> **TEXTO DE LECTURA**
###

La enfermedad de Parkinson (PD) es un trastorno de la vejez que causa una serie de deficiencias motoras que son características. Normalmente, los cuatro síntomas principales son el temblor en las manos, la rigidez de las extremidades, la lentitud y el equilibrio deteriorado. Con la progresión de la enfermedad, los pacientes también pueden experimentar demencia y otras alteraciones neurológicas. Dado que los principales síntomas se deben a la degeneración y pérdida de células nerviosas del cerebro mediante la molécula de señalización dopamina, los esfuerzos para reducir los síntomas de la patología se centran en la sustitución farmacológica con L-DOPA, el uso de los agonistas de dopamina y anticolinérgicos o la sustitución electrofisiológica tras la cirugía (Deep Brain Stimulation), aunque son opciones que no curan ni retrasan la progresión de la enfermedad.

 

Un nuevo estudio publicado en la revista Journal of Clinical Investigation describe un innovador tratamiento farmacológico para proteger las células cerebrales productoras de dopamina en personas afectadas por la enfermedad de Parkinson. En concreto, la nueva investigación describe una nueva aplicación de la terazosina (TZ) -un fármaco utilizado habitualmente para tratar la hiperplasia prostática benigna y la hipertensió- para luchar contra la progresión de la enfermedad de Parkinson.

 

Participan en el trabajo las investigadoras Antonella Consiglio y Irene Fernandez, del Grupo de Investigación de Células madre y Neurodegeneración de la Facultad de Medicina y Ciencias de la Salud de la Universidad de Barcelona, el Instituto de Biomedicina de la UB (IBUB) y el Instituto de Investigación Biomédica de Bellvitge (IDIBELL), y Angel Raya, del Centro de Medicina Regenerativa de Barcelona (CMR [B] -IDIBELL), en colaboración con investigadores de la Universidad de Bejing (Pekín, China) y la Universidad de Iowa (Estados Unidos).

###

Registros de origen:

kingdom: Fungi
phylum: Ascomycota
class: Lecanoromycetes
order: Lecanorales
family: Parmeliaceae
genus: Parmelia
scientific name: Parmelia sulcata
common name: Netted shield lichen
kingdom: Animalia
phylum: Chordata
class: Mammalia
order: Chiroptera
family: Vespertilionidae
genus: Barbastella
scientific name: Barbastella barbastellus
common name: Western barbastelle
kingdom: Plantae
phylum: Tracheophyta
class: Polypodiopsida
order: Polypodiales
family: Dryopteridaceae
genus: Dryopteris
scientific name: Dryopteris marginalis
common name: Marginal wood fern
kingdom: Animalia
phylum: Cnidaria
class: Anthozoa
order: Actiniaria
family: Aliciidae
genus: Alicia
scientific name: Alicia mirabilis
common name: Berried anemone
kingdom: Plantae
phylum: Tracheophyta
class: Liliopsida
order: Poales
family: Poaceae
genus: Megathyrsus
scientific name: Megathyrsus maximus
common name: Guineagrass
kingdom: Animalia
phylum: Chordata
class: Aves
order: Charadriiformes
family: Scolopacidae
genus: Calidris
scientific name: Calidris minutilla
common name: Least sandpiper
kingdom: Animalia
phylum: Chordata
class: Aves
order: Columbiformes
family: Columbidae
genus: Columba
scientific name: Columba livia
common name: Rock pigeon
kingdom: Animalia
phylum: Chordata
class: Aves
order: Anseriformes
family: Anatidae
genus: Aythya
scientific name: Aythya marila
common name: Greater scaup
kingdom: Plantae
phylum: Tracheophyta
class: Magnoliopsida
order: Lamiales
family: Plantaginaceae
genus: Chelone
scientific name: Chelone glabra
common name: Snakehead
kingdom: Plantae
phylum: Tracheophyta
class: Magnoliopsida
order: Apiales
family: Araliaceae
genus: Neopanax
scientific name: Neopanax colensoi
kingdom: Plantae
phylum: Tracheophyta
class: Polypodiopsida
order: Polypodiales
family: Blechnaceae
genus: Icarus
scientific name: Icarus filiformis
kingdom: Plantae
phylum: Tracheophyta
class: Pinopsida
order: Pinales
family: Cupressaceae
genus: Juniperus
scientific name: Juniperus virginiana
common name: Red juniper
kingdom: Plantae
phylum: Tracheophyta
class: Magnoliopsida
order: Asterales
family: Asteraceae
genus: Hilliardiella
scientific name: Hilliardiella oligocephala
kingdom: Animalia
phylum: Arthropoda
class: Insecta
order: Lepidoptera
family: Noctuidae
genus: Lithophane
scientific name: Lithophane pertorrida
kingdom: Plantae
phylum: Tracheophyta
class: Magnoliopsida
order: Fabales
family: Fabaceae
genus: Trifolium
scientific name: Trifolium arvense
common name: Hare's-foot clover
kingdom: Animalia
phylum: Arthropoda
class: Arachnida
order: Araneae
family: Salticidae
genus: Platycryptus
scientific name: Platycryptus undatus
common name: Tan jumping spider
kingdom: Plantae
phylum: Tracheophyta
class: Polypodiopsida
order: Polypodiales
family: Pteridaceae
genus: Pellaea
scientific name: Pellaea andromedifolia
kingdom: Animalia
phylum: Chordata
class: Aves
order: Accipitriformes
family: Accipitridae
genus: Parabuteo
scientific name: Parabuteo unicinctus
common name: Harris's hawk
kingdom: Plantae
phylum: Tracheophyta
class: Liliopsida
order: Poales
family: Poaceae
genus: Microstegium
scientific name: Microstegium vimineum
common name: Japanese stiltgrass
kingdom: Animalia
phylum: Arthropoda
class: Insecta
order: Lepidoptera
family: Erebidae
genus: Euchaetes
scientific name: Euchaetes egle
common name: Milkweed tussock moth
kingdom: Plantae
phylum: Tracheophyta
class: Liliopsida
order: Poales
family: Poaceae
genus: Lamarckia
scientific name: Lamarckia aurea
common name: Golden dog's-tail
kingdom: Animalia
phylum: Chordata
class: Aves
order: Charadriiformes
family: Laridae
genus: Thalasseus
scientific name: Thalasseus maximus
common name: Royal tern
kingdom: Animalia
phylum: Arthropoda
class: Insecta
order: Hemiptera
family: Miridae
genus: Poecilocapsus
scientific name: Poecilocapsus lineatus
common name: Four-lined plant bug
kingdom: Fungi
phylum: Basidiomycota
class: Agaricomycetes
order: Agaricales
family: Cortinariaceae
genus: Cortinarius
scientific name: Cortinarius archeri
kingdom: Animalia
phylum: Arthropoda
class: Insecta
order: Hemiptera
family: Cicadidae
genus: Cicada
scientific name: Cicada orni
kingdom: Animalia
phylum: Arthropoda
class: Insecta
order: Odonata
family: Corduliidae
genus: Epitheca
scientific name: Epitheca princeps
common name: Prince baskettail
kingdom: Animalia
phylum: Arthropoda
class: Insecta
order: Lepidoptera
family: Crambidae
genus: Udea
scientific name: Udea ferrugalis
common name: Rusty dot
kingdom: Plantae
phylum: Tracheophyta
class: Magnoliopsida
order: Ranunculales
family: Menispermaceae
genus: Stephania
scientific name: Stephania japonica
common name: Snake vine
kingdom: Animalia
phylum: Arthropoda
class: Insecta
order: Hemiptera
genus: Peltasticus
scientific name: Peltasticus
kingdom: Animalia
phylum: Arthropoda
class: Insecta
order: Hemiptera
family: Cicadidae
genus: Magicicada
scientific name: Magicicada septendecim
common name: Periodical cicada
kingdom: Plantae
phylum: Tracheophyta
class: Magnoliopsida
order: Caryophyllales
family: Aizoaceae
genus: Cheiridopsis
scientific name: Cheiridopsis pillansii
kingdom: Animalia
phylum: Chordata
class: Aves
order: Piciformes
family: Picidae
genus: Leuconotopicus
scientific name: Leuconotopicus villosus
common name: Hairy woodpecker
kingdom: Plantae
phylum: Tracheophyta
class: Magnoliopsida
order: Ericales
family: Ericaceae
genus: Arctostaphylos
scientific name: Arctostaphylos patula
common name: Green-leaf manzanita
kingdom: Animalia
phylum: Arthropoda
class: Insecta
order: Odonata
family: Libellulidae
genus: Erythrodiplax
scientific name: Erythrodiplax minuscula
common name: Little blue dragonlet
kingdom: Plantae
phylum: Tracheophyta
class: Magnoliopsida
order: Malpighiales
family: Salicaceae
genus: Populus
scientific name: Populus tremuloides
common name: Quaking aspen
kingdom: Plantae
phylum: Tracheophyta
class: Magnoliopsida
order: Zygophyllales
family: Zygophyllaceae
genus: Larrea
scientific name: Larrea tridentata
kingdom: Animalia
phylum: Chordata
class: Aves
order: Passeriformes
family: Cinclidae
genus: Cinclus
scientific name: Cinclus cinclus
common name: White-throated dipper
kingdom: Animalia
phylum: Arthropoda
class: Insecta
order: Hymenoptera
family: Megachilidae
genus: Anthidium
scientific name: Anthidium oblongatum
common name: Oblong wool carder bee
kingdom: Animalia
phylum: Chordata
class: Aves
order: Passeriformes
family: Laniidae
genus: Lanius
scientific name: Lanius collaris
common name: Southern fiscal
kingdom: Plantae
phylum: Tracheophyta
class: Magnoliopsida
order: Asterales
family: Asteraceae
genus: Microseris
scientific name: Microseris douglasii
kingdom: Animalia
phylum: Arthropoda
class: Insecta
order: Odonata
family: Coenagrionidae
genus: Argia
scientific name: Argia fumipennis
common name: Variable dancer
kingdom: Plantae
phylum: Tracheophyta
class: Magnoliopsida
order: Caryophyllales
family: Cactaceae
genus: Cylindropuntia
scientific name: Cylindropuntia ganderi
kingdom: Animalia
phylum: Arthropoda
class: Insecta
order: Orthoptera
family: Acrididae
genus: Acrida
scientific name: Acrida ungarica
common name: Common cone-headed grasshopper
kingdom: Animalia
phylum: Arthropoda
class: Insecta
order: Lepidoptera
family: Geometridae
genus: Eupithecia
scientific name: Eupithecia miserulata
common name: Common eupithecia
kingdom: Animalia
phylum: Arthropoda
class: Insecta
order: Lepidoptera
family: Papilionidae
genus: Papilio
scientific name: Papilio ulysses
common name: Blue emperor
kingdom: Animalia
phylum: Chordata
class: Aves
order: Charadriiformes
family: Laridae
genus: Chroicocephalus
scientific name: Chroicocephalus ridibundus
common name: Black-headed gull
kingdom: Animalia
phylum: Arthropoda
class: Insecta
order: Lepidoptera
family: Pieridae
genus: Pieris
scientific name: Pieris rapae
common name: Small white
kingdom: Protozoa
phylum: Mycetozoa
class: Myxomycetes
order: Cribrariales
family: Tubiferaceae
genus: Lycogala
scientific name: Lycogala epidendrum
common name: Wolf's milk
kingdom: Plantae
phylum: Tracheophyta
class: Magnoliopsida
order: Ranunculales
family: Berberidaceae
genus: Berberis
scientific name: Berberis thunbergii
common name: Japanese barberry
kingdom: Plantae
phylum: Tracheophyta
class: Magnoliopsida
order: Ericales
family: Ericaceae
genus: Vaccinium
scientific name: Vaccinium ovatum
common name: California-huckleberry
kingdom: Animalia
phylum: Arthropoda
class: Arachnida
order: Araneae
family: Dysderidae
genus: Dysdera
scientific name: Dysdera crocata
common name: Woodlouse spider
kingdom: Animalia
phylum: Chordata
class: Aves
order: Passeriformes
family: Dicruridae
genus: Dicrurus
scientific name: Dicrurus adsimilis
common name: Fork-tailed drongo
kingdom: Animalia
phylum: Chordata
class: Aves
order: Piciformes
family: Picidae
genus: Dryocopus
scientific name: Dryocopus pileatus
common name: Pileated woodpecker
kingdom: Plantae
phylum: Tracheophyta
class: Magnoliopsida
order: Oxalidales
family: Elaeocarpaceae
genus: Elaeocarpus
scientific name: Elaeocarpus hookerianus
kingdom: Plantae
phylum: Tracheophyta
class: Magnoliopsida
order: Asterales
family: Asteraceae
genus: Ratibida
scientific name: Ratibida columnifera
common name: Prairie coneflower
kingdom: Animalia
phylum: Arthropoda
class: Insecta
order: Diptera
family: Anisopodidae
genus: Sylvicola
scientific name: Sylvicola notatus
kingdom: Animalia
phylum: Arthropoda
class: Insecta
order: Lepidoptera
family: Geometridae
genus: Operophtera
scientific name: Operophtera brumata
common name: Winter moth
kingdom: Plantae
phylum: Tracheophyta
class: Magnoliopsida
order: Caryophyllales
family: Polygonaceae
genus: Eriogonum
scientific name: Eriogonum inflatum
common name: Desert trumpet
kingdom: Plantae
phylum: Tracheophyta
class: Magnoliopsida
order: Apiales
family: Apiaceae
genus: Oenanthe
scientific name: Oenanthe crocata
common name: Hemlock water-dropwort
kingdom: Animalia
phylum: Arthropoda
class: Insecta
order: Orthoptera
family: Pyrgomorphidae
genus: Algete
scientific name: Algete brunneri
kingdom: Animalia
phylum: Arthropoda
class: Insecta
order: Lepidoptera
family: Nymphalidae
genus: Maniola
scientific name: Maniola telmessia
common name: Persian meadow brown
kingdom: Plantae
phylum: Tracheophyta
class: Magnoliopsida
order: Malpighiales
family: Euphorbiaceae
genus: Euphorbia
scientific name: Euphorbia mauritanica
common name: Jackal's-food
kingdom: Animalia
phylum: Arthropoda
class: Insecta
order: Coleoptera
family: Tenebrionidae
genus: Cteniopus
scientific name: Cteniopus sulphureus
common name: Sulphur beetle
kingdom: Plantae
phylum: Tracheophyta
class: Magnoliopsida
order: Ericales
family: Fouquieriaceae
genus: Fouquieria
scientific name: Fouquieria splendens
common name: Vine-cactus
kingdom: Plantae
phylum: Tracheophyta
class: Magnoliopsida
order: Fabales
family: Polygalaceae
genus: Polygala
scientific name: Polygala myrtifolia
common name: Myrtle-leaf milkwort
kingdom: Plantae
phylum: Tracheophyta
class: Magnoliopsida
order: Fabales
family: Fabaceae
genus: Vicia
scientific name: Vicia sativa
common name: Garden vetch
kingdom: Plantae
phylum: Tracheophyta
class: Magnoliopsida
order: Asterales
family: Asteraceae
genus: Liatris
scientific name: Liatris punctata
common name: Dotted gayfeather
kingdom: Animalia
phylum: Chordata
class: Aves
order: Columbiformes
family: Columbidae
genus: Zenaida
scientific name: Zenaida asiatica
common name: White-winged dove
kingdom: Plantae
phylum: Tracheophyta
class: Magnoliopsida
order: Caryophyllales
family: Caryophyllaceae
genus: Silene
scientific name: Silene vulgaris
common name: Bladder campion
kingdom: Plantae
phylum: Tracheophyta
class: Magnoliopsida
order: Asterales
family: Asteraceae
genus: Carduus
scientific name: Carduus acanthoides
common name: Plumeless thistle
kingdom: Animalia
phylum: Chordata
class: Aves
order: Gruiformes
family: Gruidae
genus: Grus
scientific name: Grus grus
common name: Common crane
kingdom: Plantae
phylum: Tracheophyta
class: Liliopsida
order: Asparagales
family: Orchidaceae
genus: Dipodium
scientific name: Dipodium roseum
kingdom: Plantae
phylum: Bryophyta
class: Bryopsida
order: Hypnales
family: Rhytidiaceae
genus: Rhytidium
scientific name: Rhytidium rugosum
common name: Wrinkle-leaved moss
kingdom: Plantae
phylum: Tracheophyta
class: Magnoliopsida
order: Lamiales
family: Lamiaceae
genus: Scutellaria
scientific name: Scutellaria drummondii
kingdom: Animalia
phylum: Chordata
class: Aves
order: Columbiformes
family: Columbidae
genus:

###

> **EJERCICIOS**
**1)** Indica si cada afirmación coincide con el texto sobre la enfermedad de Parkinson: (a) el temblor en las manos figura entre los síntomas principales; (b) los tratamientos actuales retrasan la progresión de la enfermedad; (c) el nuevo estudio apareció en la revista Journal of Clinical Investigation. Responde sí o no y cita las palabras del texto que lo deciden.
**2)** Traduce al inglés esta oración del texto sobre la enfermedad de Parkinson: «Normalmente, los cuatro síntomas principales son el temblor en las manos, la rigidez de las extremidades, la lentitud y el equilibrio deteriorado.»
**3)** Continúa el texto sobre la enfermedad de Parkinson a partir de su última oración.
Los registros no son necesarios.

> **SOLUCIONES**
**1)**
(a) Sí: «los cuatro síntomas principales son el temblor en las manos, la rigidez de las extremidades, la lentitud y el equilibrio deteriorado».
(b) No: «aunque son opciones que no curan ni retrasan la progresión de la enfermedad».
(c) Sí: «Un nuevo estudio publicado en la revista Journal of Clinical Investigation».

**2)** Typically, the four main symptoms are hand tremor, limb stiffness, slowness, and impaired balance.

**3)**
Según estudios previos dirigidos por el profesor Lei Liu (Universidad de Bejing), la terazosina activa la fosfoglicerato quinasa (PGK1) -el primer enzima generador de ATP en la ruta de la glicòlisi- y, por tanto, es capaz de aumentar los niveles de ATP en la célula y la biogénesis mitocondrial in vitro e in vivo. En el caso de los afectados por la enfermedad de Parkinson, se había descrito una reducción de los niveles de la ATP y de la biogénesis mitocondrial, así como alteraciones en el ciclo glicolítico. Con estas referencias, el equipo investigador empleó la terazosina como fármaco potencial para atenuar las afectaciones moduladas a través de la enzima PGK1.

 

Curiosamente, encontraron que el fármaco de la próstata fue capaz de retrasar la pérdida de células cerebrales en diversos modelos de enfermedad de Parkinson, incluso en modelos basados en células troncales pluripotenciales inducidas (iPSC) en humanos y ratones . Además de estudiar el potencial de la terazosina en el laboratorio, los investigadores también examinaron los datos existentes sobre el consumo del fármaco.

 

Tras comparar los datos de 150.000 personas tratadas por hiperplasia prostática -donde la mitad eran medicamentos como la terazosina y el resto eran fármacos alternativos que no afectaban PGK1-, los resultados indicaban que los pacientes tratados con terazosina eran menos propensos a desarrollar la enfermedad de Parkinson.

 

 

 

En el estudio también se han empleado datos de personas afectadas por el Parkinson que han sido medicadas por estas alteraciones en la próstata. Según las conclusiones, los pacientes tratados con terazosina mostraban síntomas menos graves y una progresión más lenta de la enfermedad de Parkinson.

 

Este trabajo contó con el apoyo del Consejo Europeo de Investigación-ERC, el Ministerio español de Economía y Competitividad, el Instituto de Salud Carlos III, AGAUR, y el Programa CERCA / Generalitat de Catalunya.